What you are asked to do => Starting from the first line below, repeat the data exactly through to the last.

[Given entries — start]

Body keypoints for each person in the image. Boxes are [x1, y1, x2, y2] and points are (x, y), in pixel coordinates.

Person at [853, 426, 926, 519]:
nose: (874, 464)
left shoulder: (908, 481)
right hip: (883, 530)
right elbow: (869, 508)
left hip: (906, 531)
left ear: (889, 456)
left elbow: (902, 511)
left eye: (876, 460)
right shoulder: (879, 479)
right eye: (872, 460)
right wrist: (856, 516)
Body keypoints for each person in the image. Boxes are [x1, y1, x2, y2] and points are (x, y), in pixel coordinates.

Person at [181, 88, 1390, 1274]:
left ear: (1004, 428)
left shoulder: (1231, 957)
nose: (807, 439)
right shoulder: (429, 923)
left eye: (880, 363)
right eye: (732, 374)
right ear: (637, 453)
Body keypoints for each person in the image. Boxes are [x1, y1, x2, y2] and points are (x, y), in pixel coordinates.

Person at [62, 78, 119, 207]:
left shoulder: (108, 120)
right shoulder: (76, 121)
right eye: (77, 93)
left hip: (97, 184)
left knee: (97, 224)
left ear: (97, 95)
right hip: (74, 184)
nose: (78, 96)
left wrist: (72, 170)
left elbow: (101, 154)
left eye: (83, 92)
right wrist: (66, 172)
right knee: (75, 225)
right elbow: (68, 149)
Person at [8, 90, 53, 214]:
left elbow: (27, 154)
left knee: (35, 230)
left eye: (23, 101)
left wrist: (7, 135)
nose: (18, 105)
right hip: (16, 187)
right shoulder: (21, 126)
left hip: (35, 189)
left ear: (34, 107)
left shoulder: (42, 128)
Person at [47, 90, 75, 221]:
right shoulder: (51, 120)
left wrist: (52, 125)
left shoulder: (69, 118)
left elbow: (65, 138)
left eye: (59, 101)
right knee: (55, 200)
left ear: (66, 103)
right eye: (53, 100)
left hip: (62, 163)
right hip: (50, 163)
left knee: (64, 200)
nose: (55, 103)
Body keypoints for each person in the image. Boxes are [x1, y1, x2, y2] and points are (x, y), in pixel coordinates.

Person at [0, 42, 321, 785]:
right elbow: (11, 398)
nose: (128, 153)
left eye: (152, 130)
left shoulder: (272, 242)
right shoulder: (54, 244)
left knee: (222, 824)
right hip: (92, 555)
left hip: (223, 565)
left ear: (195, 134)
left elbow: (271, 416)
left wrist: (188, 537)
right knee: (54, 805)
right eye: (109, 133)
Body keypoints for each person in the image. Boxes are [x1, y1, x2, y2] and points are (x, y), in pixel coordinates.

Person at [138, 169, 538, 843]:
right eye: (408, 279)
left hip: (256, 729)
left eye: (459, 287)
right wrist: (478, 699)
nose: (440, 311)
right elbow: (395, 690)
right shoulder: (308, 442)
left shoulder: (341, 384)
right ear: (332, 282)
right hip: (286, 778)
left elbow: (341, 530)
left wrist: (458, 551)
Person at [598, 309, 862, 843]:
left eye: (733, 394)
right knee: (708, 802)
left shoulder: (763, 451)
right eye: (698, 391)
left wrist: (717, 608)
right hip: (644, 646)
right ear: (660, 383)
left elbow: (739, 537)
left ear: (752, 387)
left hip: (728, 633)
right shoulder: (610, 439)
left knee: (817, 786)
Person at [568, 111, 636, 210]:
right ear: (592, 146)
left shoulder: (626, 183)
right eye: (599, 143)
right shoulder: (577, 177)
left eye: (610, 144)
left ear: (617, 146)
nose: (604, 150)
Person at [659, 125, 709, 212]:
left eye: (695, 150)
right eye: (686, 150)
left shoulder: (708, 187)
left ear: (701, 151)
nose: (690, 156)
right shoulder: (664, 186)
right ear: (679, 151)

[Given entries — finish]

Problem solution =>
Body keypoints for each person in the image. Boxes are [x1, y1, x2, y2] and points are (x, y), in pixel coordinates.

Person at [853, 426, 926, 519]:
nose: (874, 464)
left shoulder: (908, 481)
right hip: (883, 530)
right elbow: (869, 508)
left hip: (906, 531)
left ear: (889, 456)
left elbow: (902, 511)
left eye: (876, 460)
right shoulder: (879, 479)
right eye: (872, 460)
right wrist: (856, 516)
Body keypoints for each person in the image. Boxes are [x1, y1, x2, y2] and points are (x, y), in pixel coordinates.

Person at [181, 88, 1390, 1274]:
left ear: (1004, 428)
left shoulder: (1231, 957)
nose: (807, 439)
right shoulder: (429, 923)
left eye: (880, 363)
right eye: (732, 374)
right ear: (637, 453)
Body keypoints for each person in the image. Boxes are [x1, y1, x2, y2] and points are (x, y), in pixel coordinates.

Person at [62, 78, 119, 207]:
left shoulder: (108, 120)
right shoulder: (76, 121)
right eye: (77, 93)
left hip: (97, 184)
left knee: (97, 224)
left ear: (97, 95)
right hip: (74, 184)
nose: (78, 96)
left wrist: (72, 170)
left elbow: (101, 154)
left eye: (83, 92)
right wrist: (66, 172)
right knee: (75, 225)
right elbow: (68, 149)
Person at [8, 90, 53, 214]:
left elbow: (27, 154)
left knee: (35, 230)
left eye: (23, 101)
left wrist: (7, 135)
nose: (18, 105)
right hip: (16, 187)
right shoulder: (21, 126)
left hip: (35, 189)
left ear: (34, 107)
left shoulder: (42, 128)
Person at [47, 90, 75, 221]:
right shoulder: (51, 120)
left wrist: (52, 125)
left shoulder: (69, 118)
left elbow: (65, 138)
left eye: (59, 101)
right knee: (55, 200)
left ear: (66, 103)
right eye: (53, 100)
left hip: (62, 163)
right hip: (50, 163)
left knee: (64, 200)
nose: (55, 103)
Body keypoints for each person in the image. Boxes are [x1, y1, x2, y2] and points are (x, y), in pixel coordinates.

Person at [0, 42, 321, 785]:
right elbow: (11, 398)
nose: (128, 153)
left eye: (152, 130)
left shoulder: (272, 242)
right shoulder: (54, 244)
left knee: (222, 824)
right hip: (92, 555)
left hip: (223, 565)
left ear: (195, 134)
left elbow: (271, 416)
left wrist: (188, 537)
right knee: (54, 805)
right eye: (109, 133)
Body keypoints for each person in the image. Boxes are [x1, y1, x2, y2] and points are (x, y), in pixel coordinates.

Person at [138, 169, 538, 843]:
right eye: (408, 279)
left hip: (256, 729)
left eye: (459, 287)
right wrist: (478, 699)
nose: (440, 311)
right elbow: (395, 690)
right shoulder: (308, 442)
left shoulder: (341, 384)
right ear: (332, 282)
right hip: (286, 778)
left elbow: (341, 530)
left wrist: (458, 551)
Person at [598, 309, 862, 843]:
left eye: (733, 394)
right knee: (708, 802)
left shoulder: (763, 451)
right eye: (698, 391)
left wrist: (717, 608)
right hip: (644, 646)
right ear: (660, 383)
left elbow: (739, 537)
left ear: (752, 387)
left hip: (728, 633)
right shoulder: (610, 439)
left knee: (817, 786)
Person at [568, 111, 636, 210]:
right ear: (592, 146)
left shoulder: (626, 183)
right eye: (599, 143)
right shoulder: (577, 177)
left eye: (610, 144)
left ear: (617, 146)
nose: (604, 150)
Person at [659, 125, 709, 212]:
left eye: (695, 150)
right eye: (686, 150)
left shoulder: (708, 187)
left ear: (701, 151)
nose: (690, 156)
right shoulder: (664, 186)
right ear: (679, 151)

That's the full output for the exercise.